Préface
Second de la série sur les années 1990 en France, ce numéro de May avait pour ambitions initiales d’évoquer les débats en histoire et en théorie de l’art qui se seraient déroulés aux débuts des années 1990, pour en dégager un point de vue sur le contexte théorique de la production artistique d’alors. Il ne s’agissait pas de se lancer dans un bilan exhaustif mais plutôt, au risque d’en devenir aussi systématique, d’approcher ces questions en réserve et a minima.
C’est ainsi que ce numéro s’est d’abord construit autour d’un long entretien avec Jean-François Chevrier, historien de l’art spécialisé dans l’histoire de la photographie et professeur à l’École des beaux-arts de Paris. Dans le long texte de Paul Sztulman qui relate cette rencontre, on prend conscience de la manière insulaire avec laquelle il a construit son système de pensée, inspiré d’une approche structuraliste appliquée à l’histoire de l’art et centrée sur la notion d’expérience individuelle plutôt que sur celle d’analyse de l’œuvre. Jusqu’à la parution récente de ses écrits aux éditions de l’Arachnéen ces travaux sont restés relativement confidentiels et à l’écart des grands débats internationaux en histoire de l’art, des revues comme October ou Artforum, quand bien même il reposait les termes d’une pensée sur l’art à partir de concepts de la modernité où les régimes du politique et de l’artistique ne sont pas différenciés.
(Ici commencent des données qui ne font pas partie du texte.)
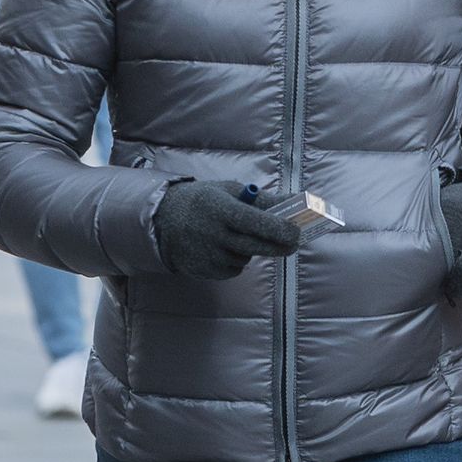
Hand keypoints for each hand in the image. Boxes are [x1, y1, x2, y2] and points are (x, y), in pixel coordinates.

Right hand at [153, 180, 303, 281]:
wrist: (164, 219)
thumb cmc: (205, 201)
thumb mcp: (230, 191)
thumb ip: (264, 199)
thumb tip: (297, 200)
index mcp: (221, 209)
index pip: (256, 222)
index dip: (280, 229)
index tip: (297, 232)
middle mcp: (213, 233)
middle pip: (257, 246)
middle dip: (280, 246)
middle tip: (292, 243)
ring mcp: (207, 254)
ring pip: (245, 258)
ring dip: (250, 250)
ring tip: (234, 236)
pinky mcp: (204, 270)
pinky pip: (233, 270)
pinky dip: (236, 261)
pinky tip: (222, 248)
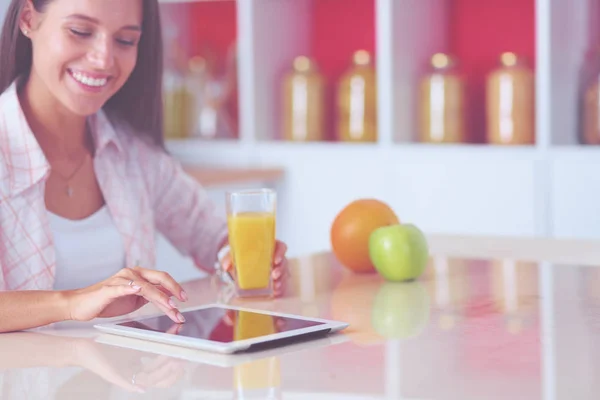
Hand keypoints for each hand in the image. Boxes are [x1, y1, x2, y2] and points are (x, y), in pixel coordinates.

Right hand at [66, 267, 187, 323]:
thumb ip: (151, 296)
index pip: (162, 279)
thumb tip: (171, 297)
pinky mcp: (108, 289)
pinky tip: (138, 290)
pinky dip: (130, 287)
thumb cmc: (107, 302)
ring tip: (170, 306)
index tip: (185, 299)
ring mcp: (120, 279)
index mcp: (139, 275)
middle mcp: (132, 273)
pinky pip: (121, 287)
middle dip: (173, 289)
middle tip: (182, 302)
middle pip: (159, 277)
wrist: (81, 305)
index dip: (176, 287)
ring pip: (145, 286)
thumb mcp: (135, 300)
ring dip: (160, 297)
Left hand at [221, 240, 288, 296]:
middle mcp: (274, 257)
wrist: (237, 264)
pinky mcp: (275, 280)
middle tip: (274, 276)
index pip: (280, 247)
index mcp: (268, 247)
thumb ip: (229, 258)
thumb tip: (226, 265)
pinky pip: (281, 284)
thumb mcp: (233, 254)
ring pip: (283, 274)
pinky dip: (279, 289)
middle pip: (283, 262)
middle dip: (281, 270)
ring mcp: (276, 269)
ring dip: (281, 281)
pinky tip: (275, 293)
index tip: (275, 260)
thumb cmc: (239, 256)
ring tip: (275, 288)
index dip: (280, 253)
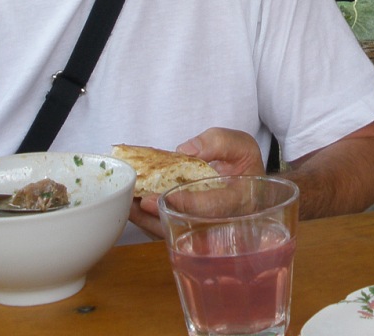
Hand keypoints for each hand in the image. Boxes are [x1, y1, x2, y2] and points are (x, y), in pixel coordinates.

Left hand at [131, 127, 264, 237]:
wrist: (246, 184)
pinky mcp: (190, 229)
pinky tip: (133, 207)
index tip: (164, 196)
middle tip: (137, 202)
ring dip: (148, 220)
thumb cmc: (244, 164)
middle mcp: (221, 222)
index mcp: (238, 202)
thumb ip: (219, 143)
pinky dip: (149, 220)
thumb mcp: (241, 145)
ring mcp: (204, 229)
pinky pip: (168, 229)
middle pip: (187, 225)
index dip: (187, 203)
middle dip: (159, 215)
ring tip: (127, 203)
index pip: (212, 208)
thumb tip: (186, 150)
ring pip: (174, 231)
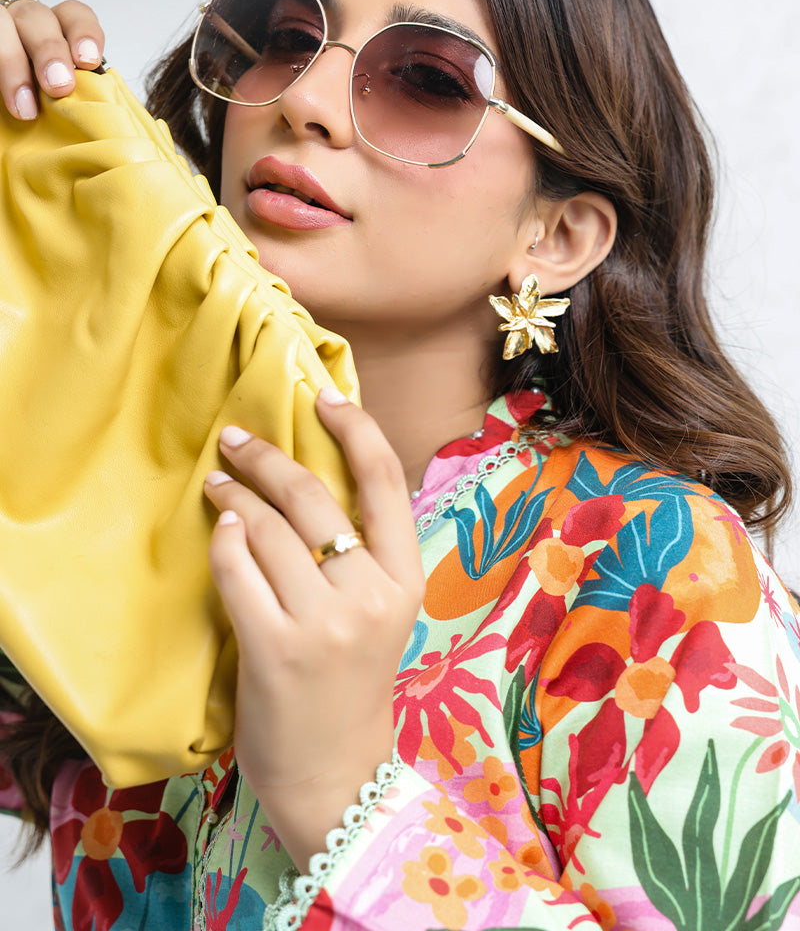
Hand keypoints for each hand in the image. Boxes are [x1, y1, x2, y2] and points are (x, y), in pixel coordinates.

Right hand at [0, 0, 104, 118]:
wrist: (10, 102)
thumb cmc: (43, 96)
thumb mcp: (66, 90)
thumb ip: (82, 89)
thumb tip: (100, 105)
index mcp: (56, 28)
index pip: (74, 14)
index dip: (84, 33)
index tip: (88, 62)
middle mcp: (26, 24)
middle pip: (36, 17)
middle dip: (49, 51)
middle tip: (59, 87)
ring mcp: (1, 30)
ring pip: (2, 23)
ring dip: (13, 62)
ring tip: (25, 104)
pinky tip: (2, 96)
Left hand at [203, 386, 425, 870]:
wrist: (336, 777)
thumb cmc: (351, 687)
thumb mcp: (378, 615)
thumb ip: (358, 555)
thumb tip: (311, 479)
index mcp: (406, 582)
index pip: (387, 482)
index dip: (355, 428)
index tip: (322, 395)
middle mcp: (371, 596)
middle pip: (313, 496)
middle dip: (267, 456)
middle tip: (235, 438)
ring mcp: (324, 623)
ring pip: (269, 528)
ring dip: (235, 495)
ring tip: (217, 484)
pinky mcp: (274, 648)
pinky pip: (237, 569)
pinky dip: (224, 540)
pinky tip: (220, 529)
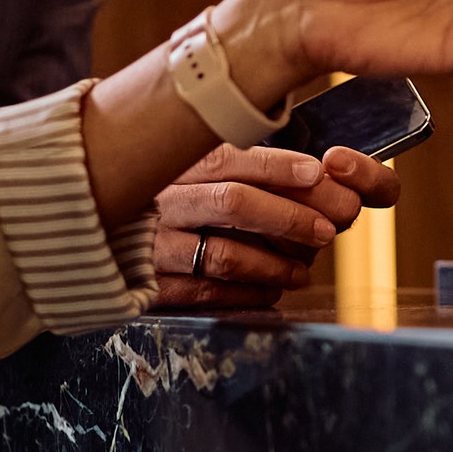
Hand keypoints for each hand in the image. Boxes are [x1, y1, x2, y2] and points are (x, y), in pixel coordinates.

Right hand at [148, 144, 404, 308]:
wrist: (117, 246)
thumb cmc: (184, 206)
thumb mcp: (210, 175)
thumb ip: (260, 170)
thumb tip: (335, 171)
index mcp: (180, 163)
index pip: (233, 157)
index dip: (279, 166)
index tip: (319, 172)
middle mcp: (165, 199)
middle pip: (235, 202)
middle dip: (292, 217)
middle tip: (330, 230)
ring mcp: (153, 243)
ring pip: (226, 254)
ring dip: (276, 265)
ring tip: (304, 271)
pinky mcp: (148, 284)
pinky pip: (207, 293)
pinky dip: (248, 294)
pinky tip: (271, 292)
Le texte de Stefan Germer, publié en 1993, permet de changer de perspectives adoptant celle d’un historien de l’art allemand, cofondateur de la revue Texte zur Kunst, qui tente d’expliquer l’absence de dimension historiographique dans la théorie et la critique d’art d’un groupe de théoriciens de l’art de l’EHESS. Enfin, deux textes, le premier de John Rajchman sur l’histoire de la French Theory entre 1975-1976 et 1988, à New York, et le second de François Cusset, sur les nouveaux usages de la théorie critique depuis les années 1990, donnent la mesure de ce qui s’est passé en France à cette époque, et de ce qui a manqué en terme de théorie critique dans le champ de l’art. Pour mieux comprendre ces phénomènes d’import-export de théories, John Rachjman en appelle à une « pédagogie du contexte ».
Globalement, les années 1990 seront restées en France extrêmement peu réceptives aux débats théoriques des milieux artistiques outre-atlantiques et des pays germanophones. Et il semble que les principales influences théoriques de l’art contemporain proviennent alors du groupe de théoriciens de l’art de l’EHESS ou des nouvelles revues comme Documents sur l’art, Bloc notes et Purple, produisant des formes singulières d’écriture, résolument non académiques, en évoquant les nouveaux mouvements sub-culturels de la scène parisienne en musique, mode, design, ou architecture.
Cette période a aussi favorisé le développement d’un nouveau jargon, qu’il faudrait à présent dépasser en cherchant de nouveaux usages opératoires de la théorie (François Cusset).